I have spent much of the day rewatching the entire Dekalog. This is after a copy of the published screenplays for the series arrived yesterday, which gives me another resource to compare against for these essays. In reading a great deal recently about the series, Kieslowski mentioned that he liked to open each episode with a bit of atmospheric chaos. The entire series takes place at a housing complex and he wanted viewers to have the sense that there were a number of characters mulling around at the beginning of each episode and the camera just randomly decided to follow this one.

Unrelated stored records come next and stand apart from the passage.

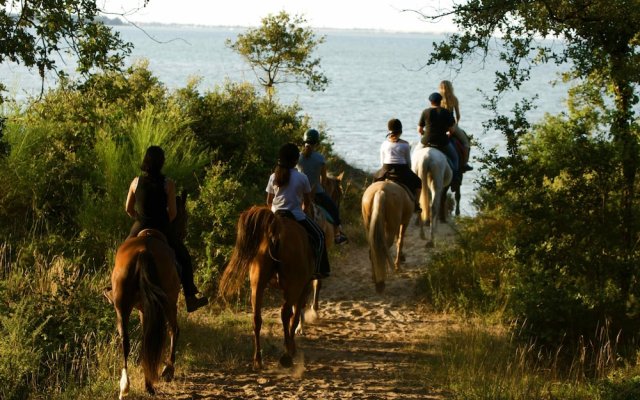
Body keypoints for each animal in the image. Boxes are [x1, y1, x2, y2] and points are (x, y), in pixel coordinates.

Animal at [107, 192, 186, 398]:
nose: (182, 234)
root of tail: (144, 250)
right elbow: (172, 331)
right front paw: (167, 371)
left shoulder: (143, 309)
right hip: (168, 302)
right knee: (171, 330)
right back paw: (163, 374)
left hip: (123, 306)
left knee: (127, 341)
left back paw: (126, 387)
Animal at [219, 206, 314, 368]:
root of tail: (275, 231)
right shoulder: (302, 288)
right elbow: (295, 317)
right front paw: (292, 347)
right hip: (293, 285)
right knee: (285, 313)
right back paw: (286, 356)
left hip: (257, 284)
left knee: (257, 318)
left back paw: (258, 359)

In the case of episodes 3, that random person is Janusz, a cabdriver who is dressed as Santa Claus, hauling a number of packages. There are also drunken characters dragging Christmas trees on the snowy ground — and Kryzsztof from episode one coming out of the apartment building door. Kryzsztof holds the door for Janusz and says he didn’t at first recognize him. It’s good to see him again, but you can’t help but feel his loss as he looks through the apartment window and we see Janusz passing out gifts to his children inside.

Kryzsztof is clearly a man who continues to grieve. The scene inside strikes me as a little odd as well. The children all seem to buy into the Santa visit on Christmas Eve and happily take their gifts handed out one at a time to each child, then to their grandmother and finally to their mother. But no one ever stops to ask, hey, where’s dad? Or at least, why hasn’t Santa left something for him? There’s a sense right off the bat that the absent father is already built into the story, that Janusz is often there, but rarely present.

These scenes are intercut with shots of the second lead character of this episode -- Ewa (pronounced Ava) -- driving across Warsaw. At a red light, she sees a small boy run across a street towards a lit community Christmas tree, his father running after him. She looks wistfully at this.

Returning to Janusz, he's taking off his Santa Claus outfit as his wife Kasia comes in ... she thanks him for the ski poles she received and asks if they will be able to get away. He says that they can try. There a strong sense of weariness coming from him.

The scene now shifts back to Ewa. Now, what’s interesting here is that, while much of the action of this episode will center on both Janusz and Ewa, this scene wasn’t in the published screenplay, it was something that the filmmakers thought up during production and thought was important to include. That’s very rare for Kieslowski — he regularly takes things out of his scripts in the editing process, but this is the only major incident in the Dekalog where he adds something in.

It’s a lovely, but sad scene. Ewa visits a nursing home on Christmas Eve and there sees her aunt. (Extended family is important throughout The Dekalog.) She is not attending the Christmas Party that is taking place in the building's common area and Ewa is informed that she's in her room. She asks if she is unwell, and the orderly seems to nod yes.

Her aunt is asleep as she arrives. She puts down some gifts. As she wakes up, it's clear that the aunt has dementia (something Kieslowski will repeat in “Three Colours: Blue.”) After Ewa gives her a present, the aunt asks if she finished her homework and if she completed her math. She tells her that she was always good at math. A viewer might wonder if maybe this aunt raised Ewa.

The camera lingers on the room as the aunt falls back asleep, Ewa slowly leaves, and then the camera peers out the window as Ewa gets in her car, a reflection of the lamp from the room hovering in reflection. There's this feeling of loneliness that transfers from the aunt slowly drifting away with fading memories to Ewa. It was important for Kieslowski to include this sccne, because in much of the episode that follows, Ewa seems manipulative, even demented at times. By building this foundation of empathy for her, we can avoiding thinking of her as a villain in everything that happens next.